We here at GamEir were looking forward to SolSeraph. I’ll admit, the concept excited me hugely – a combination of god-game city-building with side-scrolling hack-n’-slash combat? Egads! So here I am, booting up the game, picturing something akin to Lionhead’s Black & White meets Trine.
The smooth, velvet voice of the narrator greets me. “Oh”, he begins, “So you would like to hear a story, eh?”. I sure would! “Very well. Close your eyes, and I will tell you the first of all stories…”
The First of All Stories
The story of SolSeraph is simple in the extreme. The gods, jealous of humanity’s gift of creativity, have elected to torture mankind for all time. Only the kindly Helios, “child of god and man”, can help to save them from the encroaching darkness. “How will Helios do this?”, I hear you cry. Why, through urban planning and egregious violence, of course. More on that on the gameplay section, below.
That’s it. That’s the story. If you’re here looking for the next Odyssey or the storytelling equal of The Last of Us, look elsewhere.
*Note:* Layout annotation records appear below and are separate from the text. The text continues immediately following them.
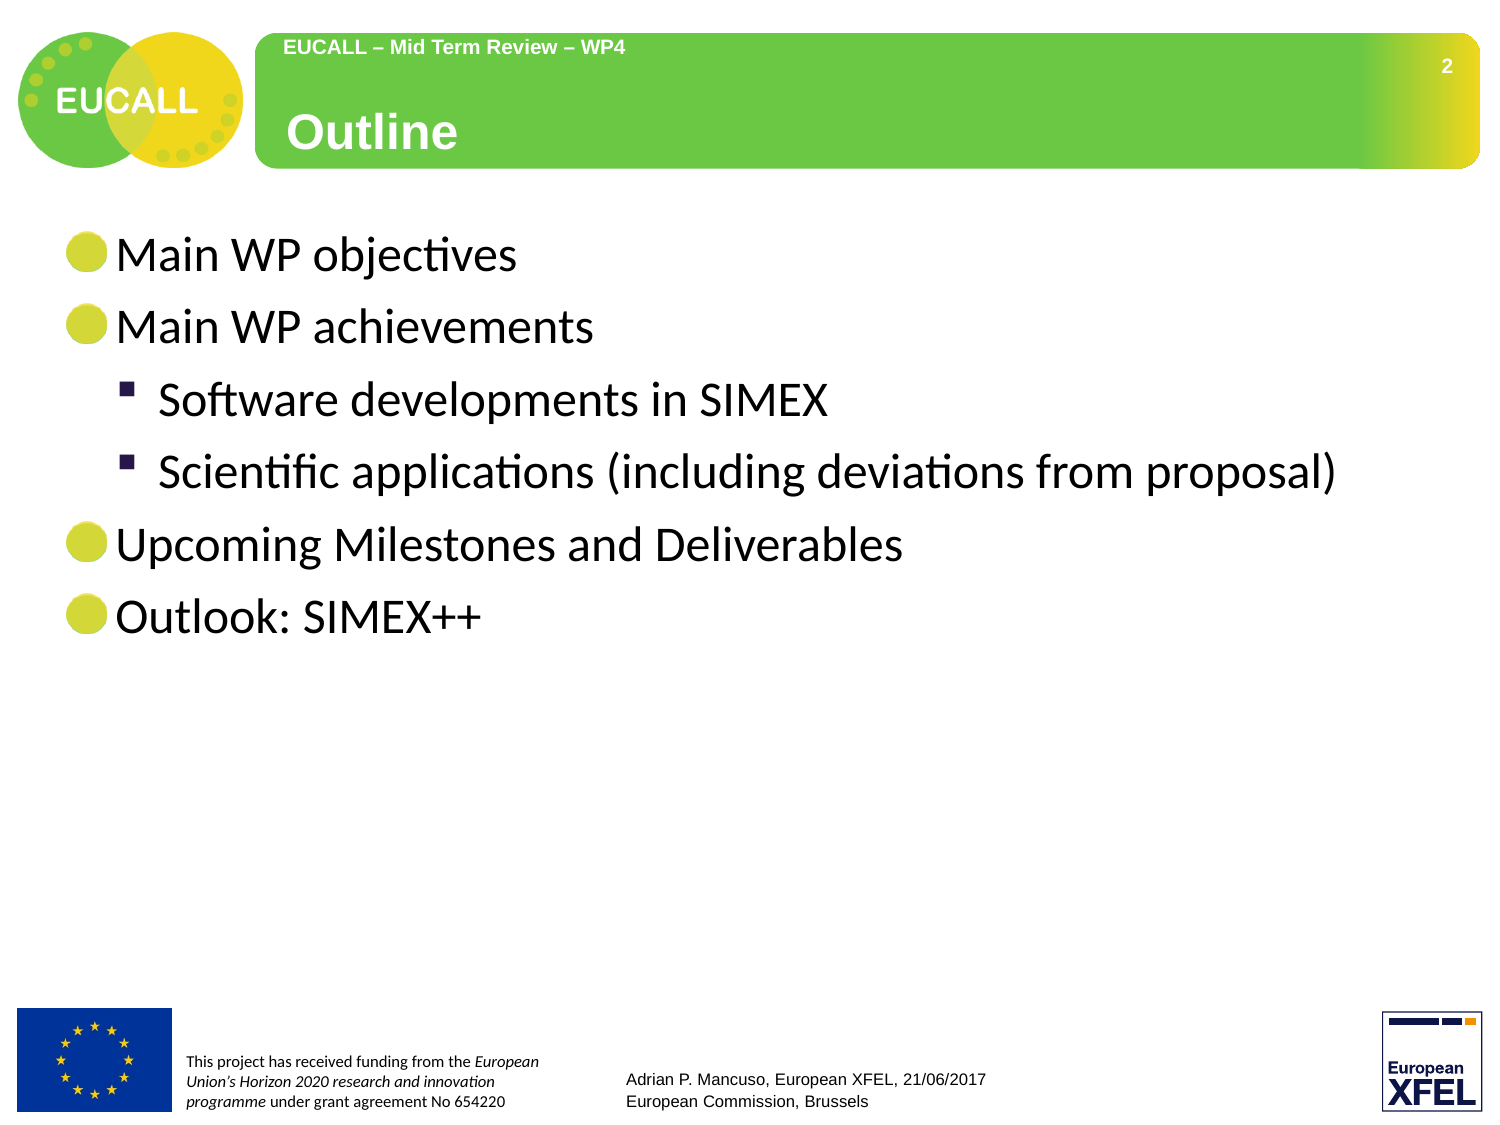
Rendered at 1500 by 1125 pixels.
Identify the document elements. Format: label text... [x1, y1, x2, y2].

picture [18, 32, 243, 168]
picture [66, 593, 107, 634]
picture [66, 231, 107, 272]
picture [66, 303, 107, 344]
picture [66, 521, 107, 562]
picture [17, 1008, 172, 1112]
text_box Outline [274, 98, 1469, 160]
text_box Main WP objectives Main WP achievements Software developments in SIMEX Scientific applications (including deviations from proposal) Upcoming Milestones and Deliverables Outlook: SIMEX++ [66, 221, 1375, 1031]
As you progress from town to town, some of the villagers have exchanges between them, giving a semblance of character to the areas – but the dialogue is laughably hollow, and realistically only serves to break up the monotony of the lackluster gameplay, although whether the narrative interruptions should be characterised as a welcome distraction or as a new form of torture is a matter for debate.
Up until now, I was attempting to maintain a level of ambiguity; just a smidgen of ambivalence. I can’t continue this ruse any longer; SolSeraph is a woeful game, and I grieve for the hours it stole from me.
SolSeraph, A Tale of Two Genres
It’s rare that a game gets the opportunity to faff up two distinct genres at once, but SolSeraph took the opportunity with gusto.
One the one hand, there’s the Tower-Defense portion of the game. Fluttering miles above the ground, like the lovechild between a dove and Final Fantasy‘s Sephiroth, Helios uses his heavenly powers to… Encourage? Force? Suggest? Influence where the villagers below build their houses, farms, and defensive buildings, etc. In this mode, you also have access to miracles in the form of weather effects, ranging from making it rain (allowing you to build farms), to lightning bolts smiting your foes, to summoning a mini-me to fight your enemies.
In this mode, you balance your defensive buildings, which require people, with infrastructure like farms and sawmills. The variety of buildings is incredibly low, and you’ll see everything there is to see from this mode very quickly. Periodically, enemies swarm from spawn points and attempt to make it to the center of the village. I have absolutely no idea what would happen if they got there, because the Tower-Defense portion of the game is laughably, painfully easy.
SolSeraph, A Tale of… One Genre, Maybe?
On the other hand, there’s the side-scrolling action-platform portion of the game. Descending from the sky into one of the aforementioned spawn points, Helios uses his heavenly power to cleave through his earthly enemies with ease. Oh, sorry, hold on – wait, he doesn’t do any of that. Rather, Helios uses his 3-foot vertical leap, arthritic attack animations, and pathetic bow to struggle through fields of generic, infuriating enemies.
I am a calm man. A sanguine man. The levels of chill I reach on a daily basis are nirvanic. Dark Souls was an exciting challenge, Getting Over it With Bennett Foddy filled me with giddy delight.
SolSeraph made me shriek like a castrated field mouse. The combat is sluggish, the level designs are poor, and the enemies are embarrassing. Difficulty is one thing, poor design is another. I died to poor judgement or a fiendish enemy maybe four or five times. I died to insta-kill falls hidden in the level, spiders descending from the ceiling directly on to my head without warning, and getting trapped in the level topography more times than I care to enumerate.
When I finished the tower-defense portions of the game, I was relieved to break up the monotony. When I finished the platforming sections, I was relieved to get a break from the relentless salt it summoned within me.
SolSeraph is a spiritual successor to ActRaiser, but that is absolutely no excuse for delivering a game that is worse than what developers were capable of thirty years ago. ActRaiser was an exciting, innovative game that was far from perfect, but took risks that paid off. SolSeraph, unfortunately, is a boring, half-assed mess that’s not worth the 15 quid ACE Team are asking for. In fact, not even ACE Team liked SolSeraph – they don’t even list it as one of their games on their site. What does that tell you?
Save yourself the money and alternate between watching paint dry, and hitting yourself in the face with a shovel instead.